This story illustrates both ends of the spectrum of personal ethics in everyday American life. A morality play set in a Midwestern Dairy Queen. This young man’s kindness and generosity are praiseworthy. But national news?
Why do we simply accept the douchebag’s thievery as a backdrop? No one seems surprised in the least that she would pocket the money, and without shame. Has bad behavior become the norm in our society – the default setting for the American character?
No? Well when was the last time you were shocked – or even mildly surprised – by bad actors in baseball? cycling? football? any professional sport? Unscrupulous dealings on Wall Street? Ethical breaches in Congress? Police brutality? Child rape? Celebrities breaking laws with impunity? Con men preying on the elderly?

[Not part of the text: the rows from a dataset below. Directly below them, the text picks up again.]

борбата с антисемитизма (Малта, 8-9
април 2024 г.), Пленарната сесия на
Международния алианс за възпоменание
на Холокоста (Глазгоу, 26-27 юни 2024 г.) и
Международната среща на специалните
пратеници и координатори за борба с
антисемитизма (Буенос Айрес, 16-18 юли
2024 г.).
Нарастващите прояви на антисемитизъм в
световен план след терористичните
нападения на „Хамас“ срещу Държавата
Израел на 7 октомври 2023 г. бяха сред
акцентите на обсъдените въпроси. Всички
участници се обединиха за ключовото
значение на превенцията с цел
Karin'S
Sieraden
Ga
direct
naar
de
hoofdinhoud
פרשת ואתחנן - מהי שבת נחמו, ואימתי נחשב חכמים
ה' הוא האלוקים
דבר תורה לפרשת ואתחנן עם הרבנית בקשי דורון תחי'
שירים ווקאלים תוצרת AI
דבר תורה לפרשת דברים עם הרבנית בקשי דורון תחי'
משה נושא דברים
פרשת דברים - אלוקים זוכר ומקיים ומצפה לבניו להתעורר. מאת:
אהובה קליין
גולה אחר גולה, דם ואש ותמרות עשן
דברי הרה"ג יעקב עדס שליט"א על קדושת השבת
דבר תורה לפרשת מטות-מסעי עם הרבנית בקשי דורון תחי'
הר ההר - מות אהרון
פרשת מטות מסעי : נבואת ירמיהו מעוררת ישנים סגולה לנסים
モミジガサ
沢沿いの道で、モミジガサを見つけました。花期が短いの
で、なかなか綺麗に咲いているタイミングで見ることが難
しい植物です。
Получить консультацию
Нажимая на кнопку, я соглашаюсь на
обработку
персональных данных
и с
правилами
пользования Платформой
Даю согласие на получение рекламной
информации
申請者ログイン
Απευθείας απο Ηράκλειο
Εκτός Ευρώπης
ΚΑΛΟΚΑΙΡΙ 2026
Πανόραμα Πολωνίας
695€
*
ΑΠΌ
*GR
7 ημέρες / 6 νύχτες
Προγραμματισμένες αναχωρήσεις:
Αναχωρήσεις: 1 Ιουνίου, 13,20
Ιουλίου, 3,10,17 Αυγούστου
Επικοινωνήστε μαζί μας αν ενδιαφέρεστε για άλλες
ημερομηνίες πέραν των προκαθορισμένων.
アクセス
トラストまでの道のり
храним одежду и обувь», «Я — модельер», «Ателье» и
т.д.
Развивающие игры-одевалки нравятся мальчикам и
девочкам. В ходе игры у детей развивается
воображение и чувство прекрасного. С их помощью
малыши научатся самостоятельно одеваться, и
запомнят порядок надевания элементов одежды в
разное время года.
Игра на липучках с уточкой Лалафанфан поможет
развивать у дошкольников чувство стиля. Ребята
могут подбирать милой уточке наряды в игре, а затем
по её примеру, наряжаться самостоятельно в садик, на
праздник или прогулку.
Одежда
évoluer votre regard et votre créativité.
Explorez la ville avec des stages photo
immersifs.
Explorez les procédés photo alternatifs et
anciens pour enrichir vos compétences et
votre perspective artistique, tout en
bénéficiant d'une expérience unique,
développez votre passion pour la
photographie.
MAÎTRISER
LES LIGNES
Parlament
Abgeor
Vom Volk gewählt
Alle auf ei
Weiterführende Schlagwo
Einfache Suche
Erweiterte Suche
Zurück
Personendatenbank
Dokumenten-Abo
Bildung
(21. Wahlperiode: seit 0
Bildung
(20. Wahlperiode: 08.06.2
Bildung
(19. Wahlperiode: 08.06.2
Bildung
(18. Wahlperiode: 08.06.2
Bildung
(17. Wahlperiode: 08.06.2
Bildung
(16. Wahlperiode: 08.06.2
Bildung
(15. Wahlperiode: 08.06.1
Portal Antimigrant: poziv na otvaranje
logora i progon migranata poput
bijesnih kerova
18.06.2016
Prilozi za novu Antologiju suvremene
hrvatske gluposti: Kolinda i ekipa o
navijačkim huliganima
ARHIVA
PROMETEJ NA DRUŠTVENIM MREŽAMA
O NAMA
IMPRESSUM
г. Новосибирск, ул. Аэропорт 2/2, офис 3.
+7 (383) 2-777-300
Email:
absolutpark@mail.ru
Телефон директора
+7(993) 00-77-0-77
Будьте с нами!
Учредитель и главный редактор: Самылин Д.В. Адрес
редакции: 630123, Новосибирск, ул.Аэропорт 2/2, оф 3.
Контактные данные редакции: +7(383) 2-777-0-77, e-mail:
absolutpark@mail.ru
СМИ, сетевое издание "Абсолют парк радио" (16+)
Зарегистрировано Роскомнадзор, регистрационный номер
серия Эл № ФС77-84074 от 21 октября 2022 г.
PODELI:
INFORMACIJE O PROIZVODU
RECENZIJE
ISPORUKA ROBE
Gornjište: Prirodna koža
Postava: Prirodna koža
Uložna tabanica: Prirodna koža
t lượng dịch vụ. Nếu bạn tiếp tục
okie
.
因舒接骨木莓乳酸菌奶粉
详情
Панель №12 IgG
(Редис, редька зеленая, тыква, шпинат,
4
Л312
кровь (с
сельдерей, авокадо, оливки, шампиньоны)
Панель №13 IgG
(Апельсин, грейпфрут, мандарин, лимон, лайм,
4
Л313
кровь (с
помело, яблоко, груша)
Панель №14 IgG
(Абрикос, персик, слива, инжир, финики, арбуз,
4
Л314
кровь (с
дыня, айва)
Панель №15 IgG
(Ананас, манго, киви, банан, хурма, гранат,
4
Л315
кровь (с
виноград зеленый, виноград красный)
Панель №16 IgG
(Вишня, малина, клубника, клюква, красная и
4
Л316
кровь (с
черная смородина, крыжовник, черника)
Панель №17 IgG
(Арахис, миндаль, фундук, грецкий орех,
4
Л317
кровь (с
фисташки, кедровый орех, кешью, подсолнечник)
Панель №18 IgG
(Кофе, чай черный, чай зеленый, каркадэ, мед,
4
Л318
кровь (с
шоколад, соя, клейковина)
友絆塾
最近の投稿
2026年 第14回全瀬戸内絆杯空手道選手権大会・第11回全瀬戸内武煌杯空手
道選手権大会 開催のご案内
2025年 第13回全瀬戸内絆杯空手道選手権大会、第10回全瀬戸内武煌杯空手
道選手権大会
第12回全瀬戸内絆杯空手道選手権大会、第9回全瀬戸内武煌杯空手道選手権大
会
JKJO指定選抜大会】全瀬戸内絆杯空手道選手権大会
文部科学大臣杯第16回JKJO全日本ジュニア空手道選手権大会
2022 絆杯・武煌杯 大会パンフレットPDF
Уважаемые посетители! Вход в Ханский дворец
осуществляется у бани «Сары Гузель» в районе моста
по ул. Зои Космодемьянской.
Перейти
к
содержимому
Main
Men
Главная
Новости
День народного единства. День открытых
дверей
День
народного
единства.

Animal cruelty?
Even the stories that still have the power to stop us cold seem, in the end, to reinforce our acceptance of the status quo. Columbine. Fort Hood. Virginia Tech. Oak Creek. Tucson. Aurora. Newtown. Navy Yard. Gun violence has become a news story template; only the venues and body counts change. After each massacre, for a long moment our collective response is “This must end!” But almost immediately, that cools to a shrug of the national shoulders. “Nothing ever changes.”
We’re not surprised when the woman steals the blind man’s money… and we’re not surprised when our star athletes dope… and we’re not surprised when priests rape children… and we’re not surprised when people in a movie theater or a mall or a church or a campus or a base are gunned down… or when kids in a first grade classroom are massacred in cold blood. We hate it. But it no longer surprises us. We’ve come to expect it. And that is the definition of normal.
There will always be a good-hearted kid who will replace a stolen $20 with his own money, or a teacher who will use her body to shield her students, or a good cop who will intervene with a bad cop. But when the good guys are the breaking news, America is broken.